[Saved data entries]
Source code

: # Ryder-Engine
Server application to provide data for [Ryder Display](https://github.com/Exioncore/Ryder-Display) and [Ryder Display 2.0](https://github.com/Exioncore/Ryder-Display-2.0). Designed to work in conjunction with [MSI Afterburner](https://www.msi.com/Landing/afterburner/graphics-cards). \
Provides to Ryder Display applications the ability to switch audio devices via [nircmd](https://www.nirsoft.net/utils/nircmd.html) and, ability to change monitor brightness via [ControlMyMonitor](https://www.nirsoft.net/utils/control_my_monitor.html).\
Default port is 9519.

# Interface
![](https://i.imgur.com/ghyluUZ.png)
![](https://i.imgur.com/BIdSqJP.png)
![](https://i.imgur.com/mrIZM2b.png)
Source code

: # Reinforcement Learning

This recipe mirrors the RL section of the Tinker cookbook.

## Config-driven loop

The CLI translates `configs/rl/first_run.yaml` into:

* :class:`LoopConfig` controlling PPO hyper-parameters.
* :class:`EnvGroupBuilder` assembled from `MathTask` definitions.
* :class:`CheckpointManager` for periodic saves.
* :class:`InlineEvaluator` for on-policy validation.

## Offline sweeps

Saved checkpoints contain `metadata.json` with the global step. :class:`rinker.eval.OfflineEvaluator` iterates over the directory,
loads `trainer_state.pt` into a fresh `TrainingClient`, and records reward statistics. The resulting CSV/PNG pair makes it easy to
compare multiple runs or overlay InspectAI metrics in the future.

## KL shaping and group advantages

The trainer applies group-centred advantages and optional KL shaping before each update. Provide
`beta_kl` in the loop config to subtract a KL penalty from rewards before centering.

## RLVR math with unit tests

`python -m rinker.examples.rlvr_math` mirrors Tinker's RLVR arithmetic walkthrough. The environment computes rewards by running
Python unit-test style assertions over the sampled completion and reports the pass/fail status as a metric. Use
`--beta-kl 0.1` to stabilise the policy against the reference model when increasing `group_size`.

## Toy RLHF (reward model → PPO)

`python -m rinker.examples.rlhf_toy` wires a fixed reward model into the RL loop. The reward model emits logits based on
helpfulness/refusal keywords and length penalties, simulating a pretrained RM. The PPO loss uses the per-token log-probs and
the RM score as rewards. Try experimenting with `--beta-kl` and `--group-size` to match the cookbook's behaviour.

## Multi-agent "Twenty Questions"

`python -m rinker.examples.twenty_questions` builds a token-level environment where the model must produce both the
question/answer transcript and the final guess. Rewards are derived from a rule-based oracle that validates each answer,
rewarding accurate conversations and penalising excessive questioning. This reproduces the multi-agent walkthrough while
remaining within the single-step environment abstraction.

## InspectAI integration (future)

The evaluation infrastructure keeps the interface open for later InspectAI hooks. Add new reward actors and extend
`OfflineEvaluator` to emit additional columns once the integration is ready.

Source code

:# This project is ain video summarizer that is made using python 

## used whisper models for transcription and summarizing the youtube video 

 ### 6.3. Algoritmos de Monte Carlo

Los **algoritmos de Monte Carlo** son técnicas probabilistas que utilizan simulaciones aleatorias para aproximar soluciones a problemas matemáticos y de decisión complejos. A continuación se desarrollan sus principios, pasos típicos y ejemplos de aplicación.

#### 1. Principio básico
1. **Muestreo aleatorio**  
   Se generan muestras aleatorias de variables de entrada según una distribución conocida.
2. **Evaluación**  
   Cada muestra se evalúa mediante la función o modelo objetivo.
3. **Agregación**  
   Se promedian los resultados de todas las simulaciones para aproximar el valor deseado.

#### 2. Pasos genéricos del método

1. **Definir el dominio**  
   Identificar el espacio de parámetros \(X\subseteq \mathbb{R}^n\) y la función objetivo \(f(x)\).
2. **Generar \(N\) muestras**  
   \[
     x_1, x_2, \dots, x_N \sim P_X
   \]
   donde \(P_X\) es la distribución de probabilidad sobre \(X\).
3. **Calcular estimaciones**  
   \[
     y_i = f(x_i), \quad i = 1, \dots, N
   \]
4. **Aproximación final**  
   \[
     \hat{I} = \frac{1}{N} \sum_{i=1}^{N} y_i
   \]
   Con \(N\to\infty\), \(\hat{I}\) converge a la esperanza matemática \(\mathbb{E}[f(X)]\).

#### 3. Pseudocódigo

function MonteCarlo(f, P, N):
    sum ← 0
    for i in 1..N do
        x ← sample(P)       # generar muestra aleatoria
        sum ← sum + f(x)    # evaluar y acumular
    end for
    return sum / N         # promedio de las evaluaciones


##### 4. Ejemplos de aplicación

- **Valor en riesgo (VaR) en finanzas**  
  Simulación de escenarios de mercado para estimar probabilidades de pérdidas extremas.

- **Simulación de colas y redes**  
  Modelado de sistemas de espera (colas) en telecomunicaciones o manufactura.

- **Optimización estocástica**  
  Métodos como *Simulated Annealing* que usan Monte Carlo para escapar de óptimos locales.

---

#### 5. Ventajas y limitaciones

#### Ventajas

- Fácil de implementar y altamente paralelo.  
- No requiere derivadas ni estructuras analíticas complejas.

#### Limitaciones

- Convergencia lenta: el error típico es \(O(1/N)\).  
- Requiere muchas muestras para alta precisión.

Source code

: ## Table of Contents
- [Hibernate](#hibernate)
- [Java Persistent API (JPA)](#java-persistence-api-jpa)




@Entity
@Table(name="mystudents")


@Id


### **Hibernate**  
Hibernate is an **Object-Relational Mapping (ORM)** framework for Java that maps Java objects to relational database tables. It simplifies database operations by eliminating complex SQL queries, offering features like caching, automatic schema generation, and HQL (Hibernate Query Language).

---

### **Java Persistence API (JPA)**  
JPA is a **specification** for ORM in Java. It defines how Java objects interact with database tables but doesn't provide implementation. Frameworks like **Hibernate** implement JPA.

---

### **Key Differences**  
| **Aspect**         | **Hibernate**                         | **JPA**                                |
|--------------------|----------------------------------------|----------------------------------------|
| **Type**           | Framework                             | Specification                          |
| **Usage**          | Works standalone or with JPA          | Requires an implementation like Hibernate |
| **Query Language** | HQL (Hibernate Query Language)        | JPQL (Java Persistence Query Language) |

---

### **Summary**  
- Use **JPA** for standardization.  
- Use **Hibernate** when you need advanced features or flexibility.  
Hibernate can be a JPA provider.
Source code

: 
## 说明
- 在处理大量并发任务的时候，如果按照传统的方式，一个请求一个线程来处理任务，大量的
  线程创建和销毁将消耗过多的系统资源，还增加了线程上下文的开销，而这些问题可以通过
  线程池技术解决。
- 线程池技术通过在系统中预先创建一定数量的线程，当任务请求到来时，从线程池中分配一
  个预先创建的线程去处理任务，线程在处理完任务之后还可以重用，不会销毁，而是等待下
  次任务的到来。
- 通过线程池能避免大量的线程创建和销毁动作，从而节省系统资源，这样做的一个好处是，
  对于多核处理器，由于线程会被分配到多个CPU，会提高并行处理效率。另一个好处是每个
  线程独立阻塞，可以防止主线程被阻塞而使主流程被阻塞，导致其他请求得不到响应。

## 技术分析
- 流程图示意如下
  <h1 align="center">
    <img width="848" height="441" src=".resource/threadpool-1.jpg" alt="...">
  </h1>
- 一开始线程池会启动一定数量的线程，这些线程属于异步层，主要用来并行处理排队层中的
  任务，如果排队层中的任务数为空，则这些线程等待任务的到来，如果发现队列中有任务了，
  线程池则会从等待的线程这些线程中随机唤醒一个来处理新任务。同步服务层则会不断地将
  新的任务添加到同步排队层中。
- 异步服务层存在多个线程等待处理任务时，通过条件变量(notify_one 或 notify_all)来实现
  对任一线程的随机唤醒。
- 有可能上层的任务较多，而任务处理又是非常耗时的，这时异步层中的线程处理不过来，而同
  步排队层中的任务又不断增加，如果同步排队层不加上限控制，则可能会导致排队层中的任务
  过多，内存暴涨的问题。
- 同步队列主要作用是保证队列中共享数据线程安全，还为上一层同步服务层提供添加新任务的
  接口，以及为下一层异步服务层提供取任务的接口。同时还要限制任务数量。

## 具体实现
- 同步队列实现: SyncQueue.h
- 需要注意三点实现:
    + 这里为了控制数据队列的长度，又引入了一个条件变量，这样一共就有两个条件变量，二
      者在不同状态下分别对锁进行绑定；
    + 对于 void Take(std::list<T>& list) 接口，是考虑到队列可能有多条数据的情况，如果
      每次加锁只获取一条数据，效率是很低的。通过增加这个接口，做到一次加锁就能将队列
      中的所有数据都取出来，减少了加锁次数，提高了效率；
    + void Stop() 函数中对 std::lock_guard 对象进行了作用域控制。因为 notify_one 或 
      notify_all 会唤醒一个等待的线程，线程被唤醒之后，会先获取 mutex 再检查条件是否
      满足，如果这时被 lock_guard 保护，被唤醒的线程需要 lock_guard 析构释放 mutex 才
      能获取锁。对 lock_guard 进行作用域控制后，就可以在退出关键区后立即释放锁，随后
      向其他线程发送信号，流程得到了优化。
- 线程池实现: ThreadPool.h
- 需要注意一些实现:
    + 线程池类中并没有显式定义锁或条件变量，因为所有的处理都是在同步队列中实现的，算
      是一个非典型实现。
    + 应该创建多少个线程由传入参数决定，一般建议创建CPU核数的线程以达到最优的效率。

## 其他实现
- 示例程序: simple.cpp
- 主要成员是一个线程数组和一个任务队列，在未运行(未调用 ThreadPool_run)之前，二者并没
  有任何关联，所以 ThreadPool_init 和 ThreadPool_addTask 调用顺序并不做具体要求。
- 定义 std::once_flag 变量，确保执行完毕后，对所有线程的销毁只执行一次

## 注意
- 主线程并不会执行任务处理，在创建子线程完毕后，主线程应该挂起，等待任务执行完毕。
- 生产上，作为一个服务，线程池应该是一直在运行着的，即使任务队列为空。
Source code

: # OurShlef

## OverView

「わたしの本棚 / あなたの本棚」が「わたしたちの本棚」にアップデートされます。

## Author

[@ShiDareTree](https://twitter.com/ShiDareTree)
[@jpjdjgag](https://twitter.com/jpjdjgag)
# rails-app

=== EXERCISE GOAL ===
Repeat exactly the lines above from the one with "- No requiere" up to and including the one with "- Use **JPA** for standardization.". No other line belongs in the reply.

=== ANSWER TO THE EXERCISE ===
- No requiere derivadas ni estructuras analíticas complejas.

#### Limitaciones

- Convergencia lenta: el error típico es \(O(1/N)\).  
- Requiere muchas muestras para alta precisión.

Source code

: ## Table of Contents
- [Hibernate](#hibernate)
- [Java Persistent API (JPA)](#java-persistence-api-jpa)




@Entity
@Table(name="mystudents")


@Id


### **Hibernate**  
Hibernate is an **Object-Relational Mapping (ORM)** framework for Java that maps Java objects to relational database tables. It simplifies database operations by eliminating complex SQL queries, offering features like caching, automatic schema generation, and HQL (Hibernate Query Language).

---

### **Java Persistence API (JPA)**  
JPA is a **specification** for ORM in Java. It defines how Java objects interact with database tables but doesn't provide implementation. Frameworks like **Hibernate** implement JPA.

---

### **Key Differences**  
| **Aspect**         | **Hibernate**                         | **JPA**                                |
|--------------------|----------------------------------------|----------------------------------------|
| **Type**           | Framework                             | Specification                          |
| **Usage**          | Works standalone or with JPA          | Requires an implementation like Hibernate |
| **Query Language** | HQL (Hibernate Query Language)        | JPQL (Java Persistence Query Language) |

---

### **Summary**  
- Use **JPA** for standardization.  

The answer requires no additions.